Working his way through college, Jack Canzoneri took a job as a busboy at a Mexican restaurant in Buffalo. He worked hard, and sometimes made $35 a shift, which was good money for a student at the time. But soon Jack had questions. Why did the staff have to wait more than two weeks to get paid? Why didn’t they get a lunch break, even when working an eight-hour shift? Why did managers force the waitstaff to do “side work” after they punched out for the day?
These were not casual questions for Jack. Standing up for workers’ rights was in his blood. Jack’s father was a truck driver who became a leader in the New York Teamsters union. Among his many accomplishments, Jack’s father initiated and helped direct the famed Solidarity Day march on Washington D.C. in 1981 when 250,000 people from around the country stood in support of labor. Jack’s grandfather emigrated from Italy and became an auto worker and activist. Organizing sit-down strikes, he fought under the leadership of legendary UAW President Walter Reuther to force General Motors to bargain fairly with its workers. Jack’s grandfather eventually became the chief UAW steward and chairman of the negotiation committee at the GM engine plant in Tonawanda, NY, which at the time employed thousands of auto workers.
Into that dynamic mix of frontline union activism came an academic voice. Jack’s mother went back to school while raising a family and eventually earned a Ph.D. in labor history. Hearing her views and historical perspective deepened Jack’s understanding of the importance of labor unions and the vital role legal advocacy plays in protecting workers’ hard-won rights.

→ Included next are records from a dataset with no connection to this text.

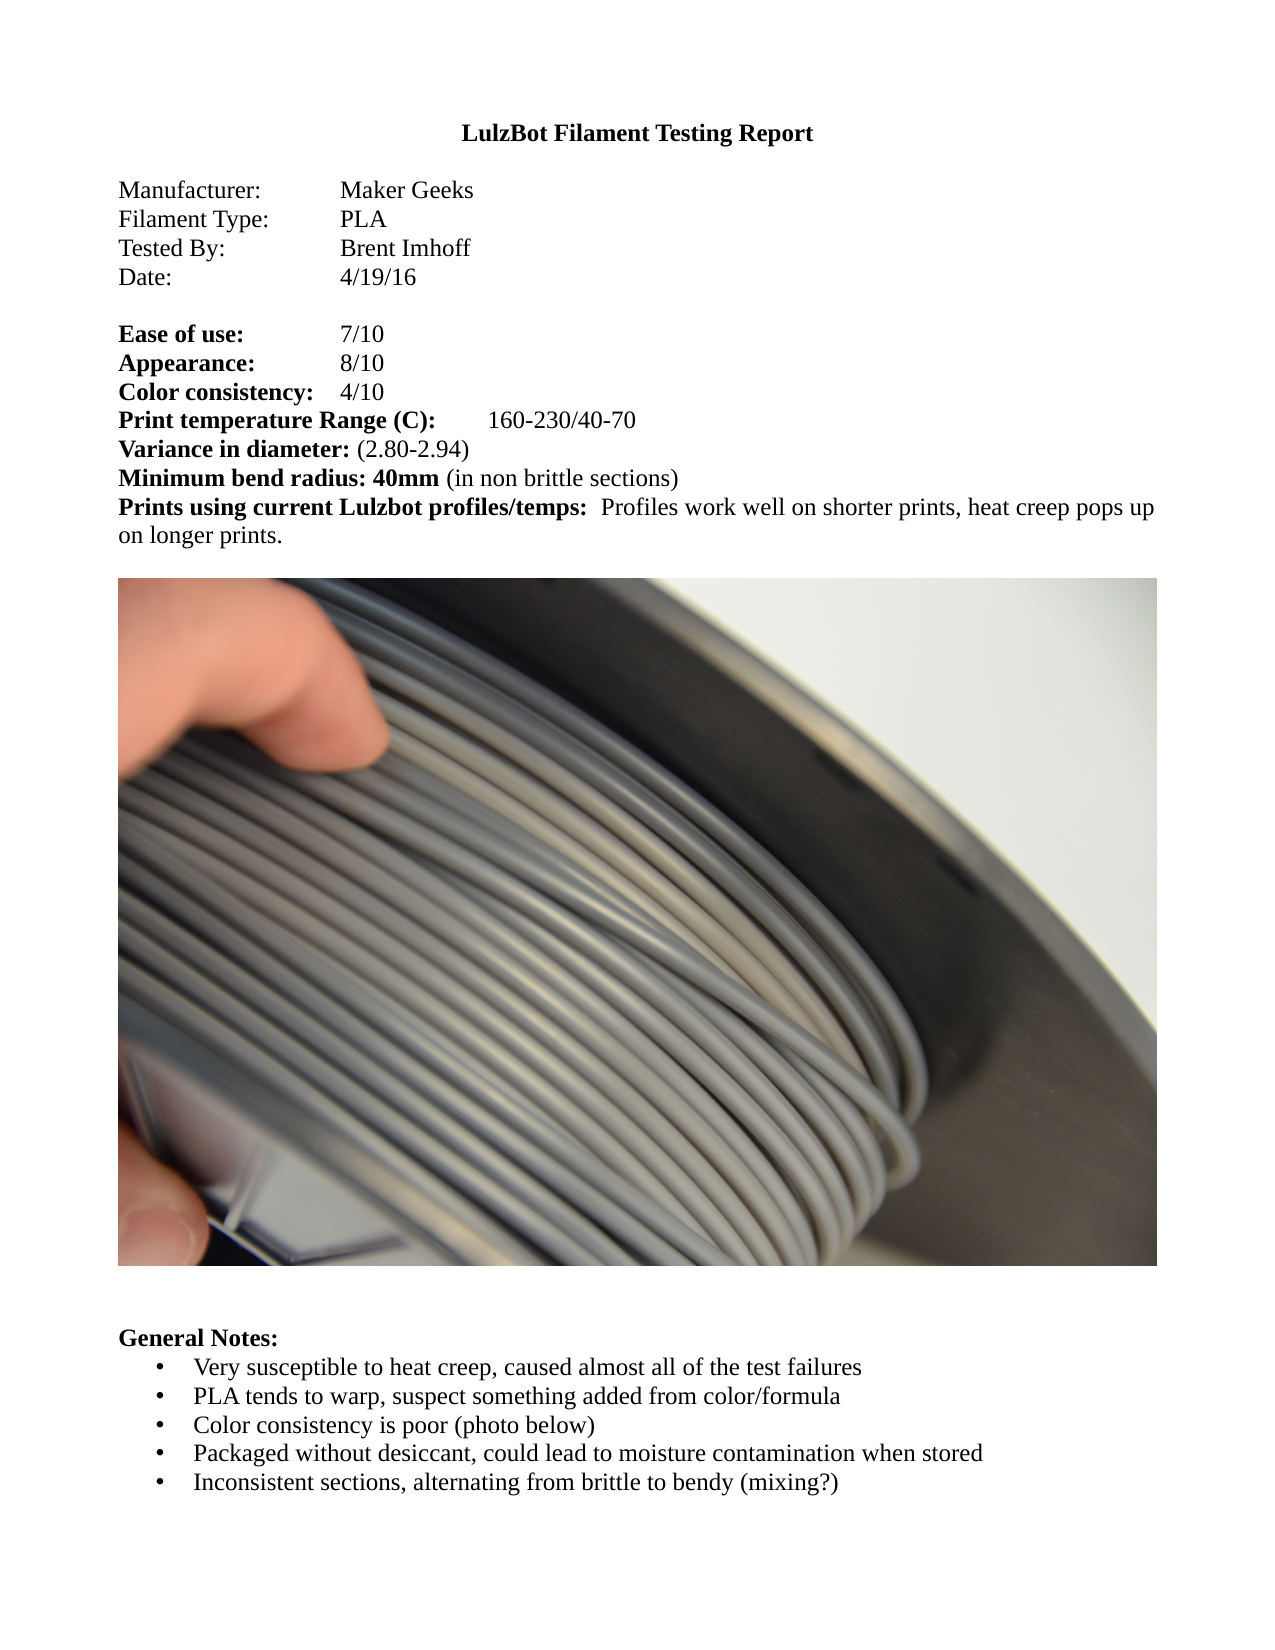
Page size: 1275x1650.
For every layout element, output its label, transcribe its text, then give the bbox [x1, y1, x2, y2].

text Date: 4/19/16 [118, 262, 1157, 291]
text Variance in diameter: (2.80-2.94) [118, 434, 1157, 463]
picture [118, 578, 1157, 1266]
list PLA tends to warp, suspect something added from color/formula [156, 1381, 1157, 1410]
text Minimum bend radius: 40mm (in non brittle sections) [118, 463, 1157, 492]
text Ease of use: 7/10 [118, 319, 1157, 348]
list Inconsistent sections, alternating from brittle to bendy (mixing?) [156, 1467, 1157, 1496]
text LulzBot Filament Testing Report [118, 118, 1157, 147]
text Appearance: 8/10 [118, 348, 1157, 377]
text Prints using current Lulzbot profiles/temps: Profiles work well on shorter prints, heat creep pops up on longer prints. [118, 492, 1157, 549]
text Tested By: Brent Imhoff [118, 233, 1157, 262]
text Color consistency: 4/10 [118, 377, 1157, 406]
list Packaged without desiccant, could lead to moisture contamination when stored [156, 1438, 1157, 1467]
text Filament Type: PLA [118, 204, 1157, 233]
text Print temperature Range (C): 160-230/40-70 [118, 406, 1157, 434]
text General Notes: [118, 1323, 1157, 1352]
list Very susceptible to heat creep, caused almost all of the test failures [156, 1352, 1157, 1381]
text Manufacturer: Maker Geeks [118, 176, 1157, 204]
list Color consistency is poor (photo below) [156, 1410, 1157, 1438]
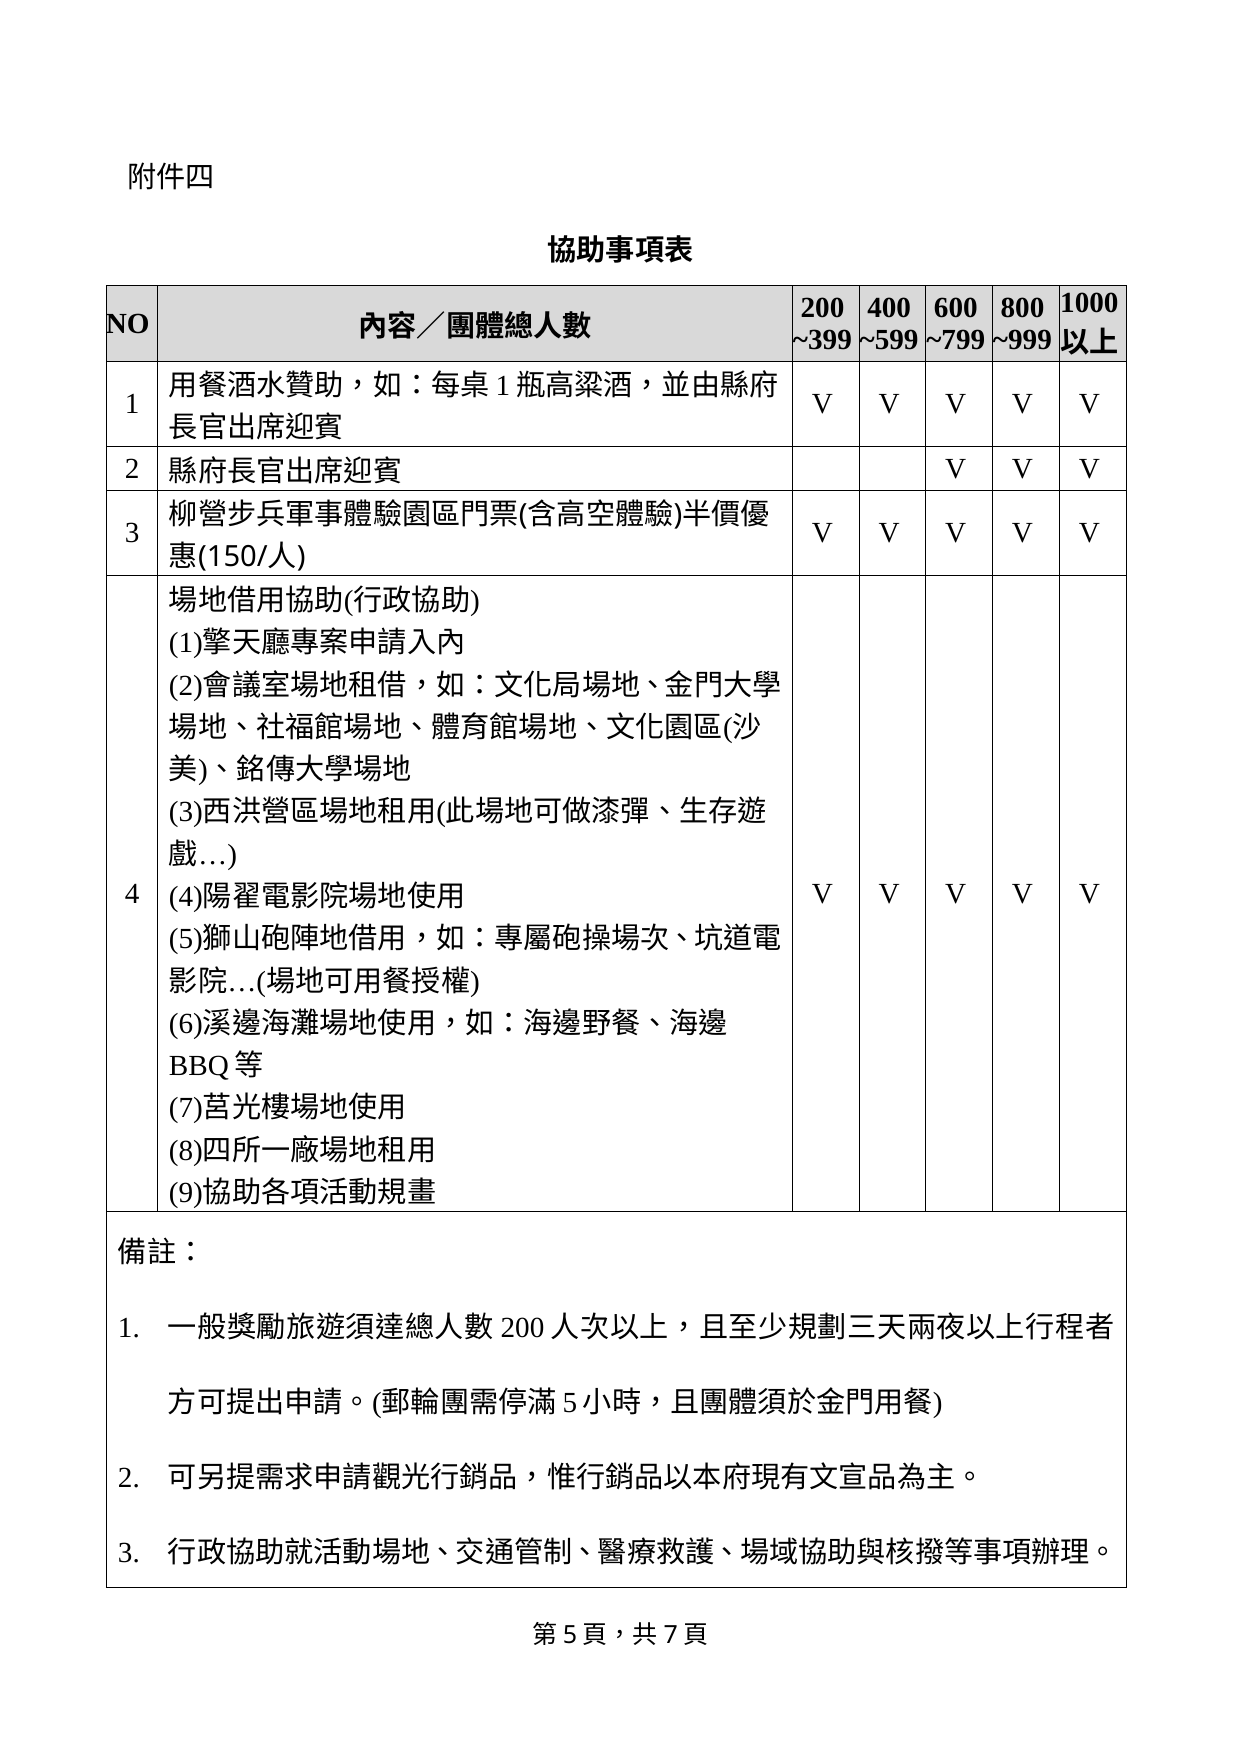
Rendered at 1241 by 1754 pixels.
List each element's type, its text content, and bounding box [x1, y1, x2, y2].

table_cell V [1060, 362, 1126, 446]
table_header 內容／團體總人數 [158, 286, 792, 361]
table_cell 3 [107, 491, 157, 575]
table_cell 4 [107, 576, 157, 1211]
table_cell 柳營步兵軍事體驗園區門票(含高空體驗)半價優惠(150/人) [158, 491, 792, 575]
table_cell V [860, 491, 925, 575]
table_cell 1 [107, 362, 157, 446]
table_cell V [993, 362, 1059, 446]
table_cell V [1060, 447, 1126, 489]
table_cell V [860, 362, 925, 446]
text 附件四 [127, 153, 275, 196]
table_cell V [993, 447, 1059, 489]
table_cell V [793, 491, 859, 575]
table_cell V [993, 576, 1059, 1211]
table_cell V [860, 576, 925, 1211]
table_cell 場地借用協助(行政協助) (1)擎天廳專案申請入內 (2)會議室場地租借，如：文化局場地、金門大學場地、社福館場地、體育館場地、文化園區(沙美)、銘傳大學場地 (3)西洪營區場地租用(此場地可做漆彈、生存遊戲…) (4)陽翟電影院場地使用 (5)獅山砲陣地借用，如：專屬砲操場次、坑道電影院…(場地可用餐授權) (6)溪邊海灘場地使用，如：海邊野餐、海邊BBQ等 (7)莒光樓場地使用 (8)四所一廠場地租用 (9)協助各項活動規畫 [158, 576, 792, 1211]
table_cell V [993, 491, 1059, 575]
table_header NO [107, 286, 157, 361]
table_cell [793, 447, 859, 489]
table_header 400 ~599 [860, 286, 925, 361]
text 協助事項表 [118, 210, 1122, 285]
table_cell V [1060, 491, 1126, 575]
table_cell [860, 447, 925, 489]
table_header 1000 以上 [1060, 286, 1126, 361]
table_cell 縣府長官出席迎賓 [158, 447, 792, 489]
table_cell 用餐酒水贊助，如：每桌1瓶高粱酒，並由縣府長官出席迎賓 [158, 362, 792, 446]
table_header 200 ~399 [793, 286, 859, 361]
table_cell V [926, 447, 992, 489]
table_cell V [793, 576, 859, 1211]
table_cell V [1060, 576, 1126, 1211]
table_cell V [926, 491, 992, 575]
table_cell 備註： 一般獎勵旅遊須達總人數200人次以上，且至少規劃三天兩夜以上行程者方可提出申請。(郵輪團需停滿5小時，且團體須於金門用餐) 可另提需求申請觀光行銷品，惟行銷品以本府現有文宣品為主。 行政協助就活動場地、交通管制、醫療救護、場域協助與核撥等事項辦理。 年度預算用罄即不再受理申請。 [107, 1212, 1126, 1587]
table_cell V [926, 362, 992, 446]
table_cell 2 [107, 447, 157, 489]
table_cell V [793, 362, 859, 446]
table_header 600 ~799 [926, 286, 992, 361]
table_cell V [926, 576, 992, 1211]
table_header 800 ~999 [993, 286, 1059, 361]
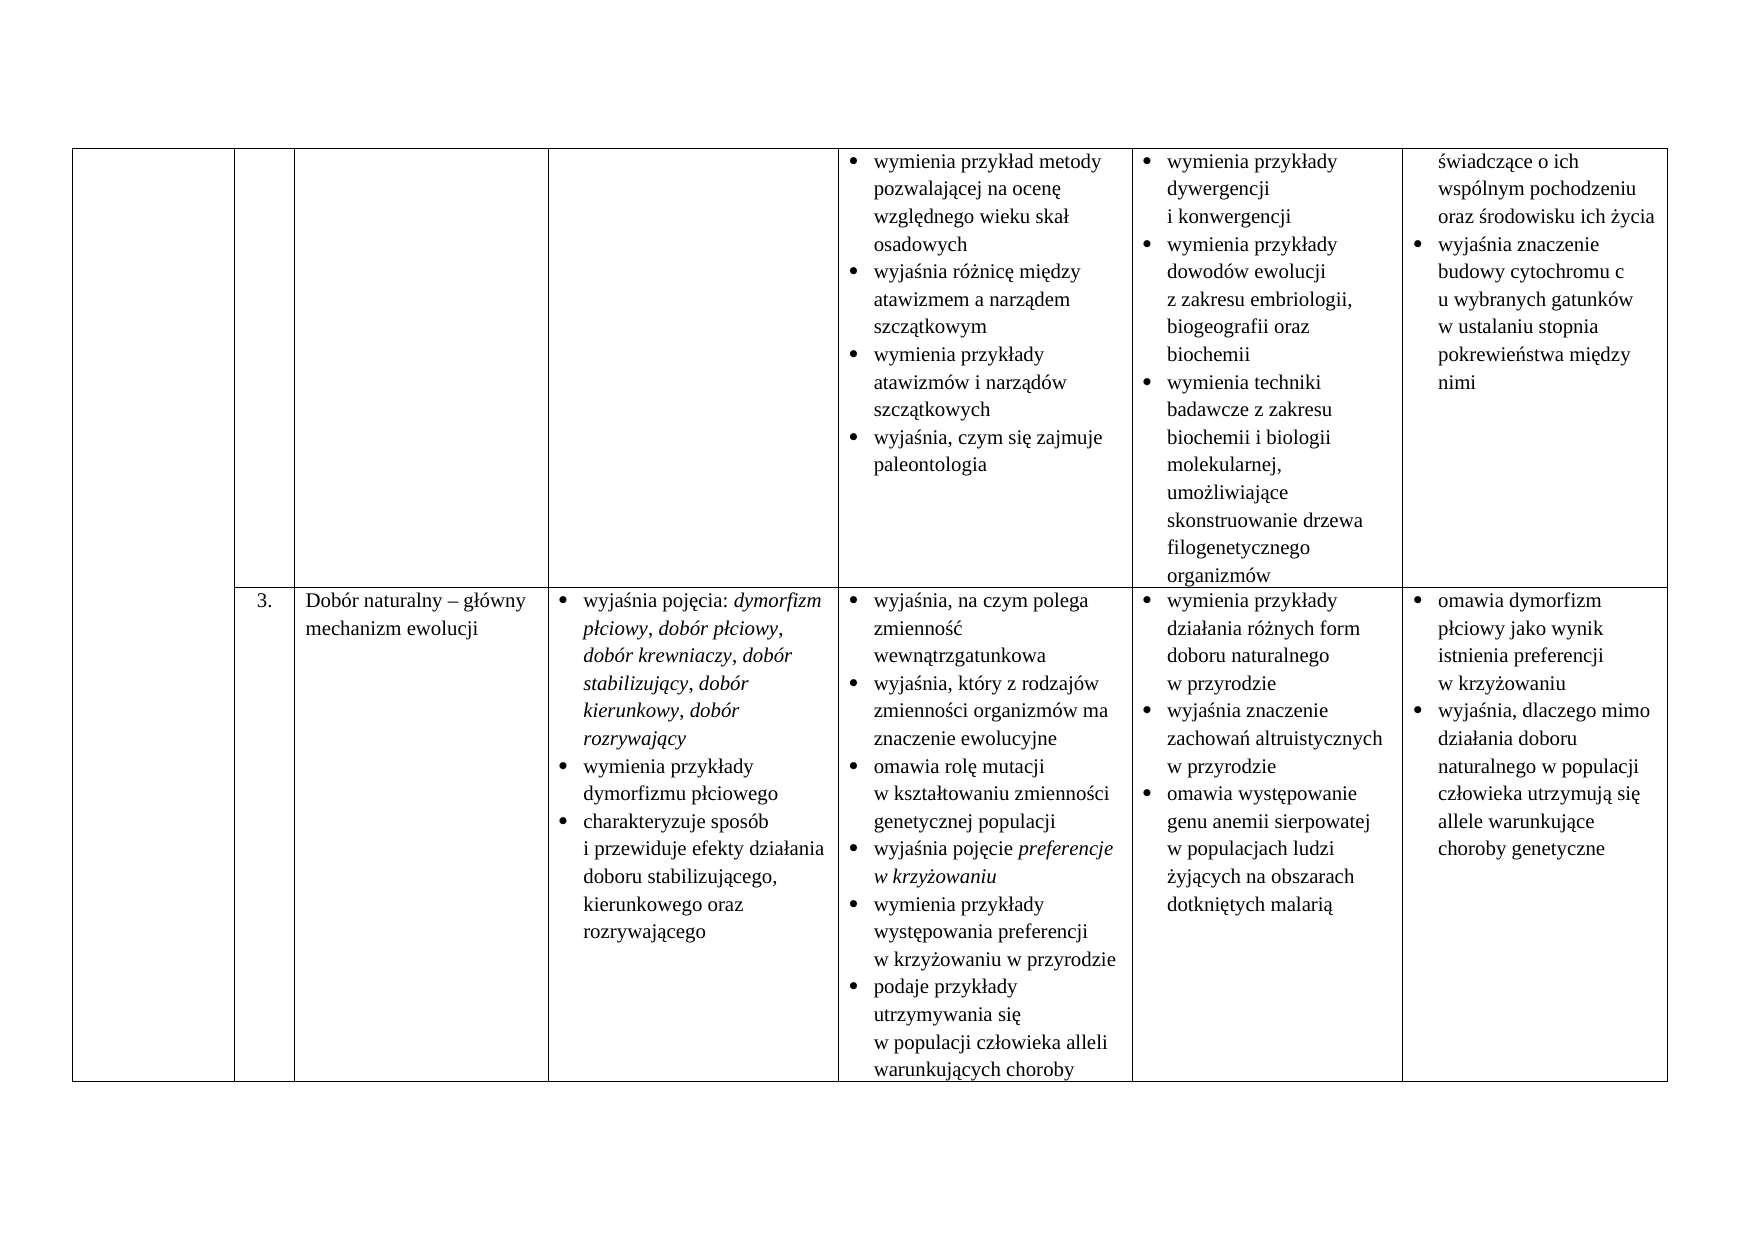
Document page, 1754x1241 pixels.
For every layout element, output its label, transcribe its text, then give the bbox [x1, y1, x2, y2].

On most Friday nights of his youth, the extended Canzoneri family gathered at the grandparents’ home on the West Side of Buffalo for dinner and a night of intense conversation about the issues of the day and the challenges faced by working people. “I was just a kid, but I could hear the passion in their voices, and I knew I wanted to do what they were doing,” Jack says. “From my family, I learned about the injustices of a capitalist system where there was no check on corporate power.”
So, when Jack saw unfair practices hurting workers at the Mexican restaurant, he had to act. He researched the specifics of New York state law and filed a complaint. It was the first case he’d win, and certainly not the last. The Buffalo restaurant, which was part of a national chain of more than 100 restaurants, became the only location in the country that paid workers on a weekly basis, provided lunch breaks, and did not force employees to work off the clock.
“My view is, you don’t just have principles, you act on your principles,” Jack says. “Otherwise, you’re just talking.”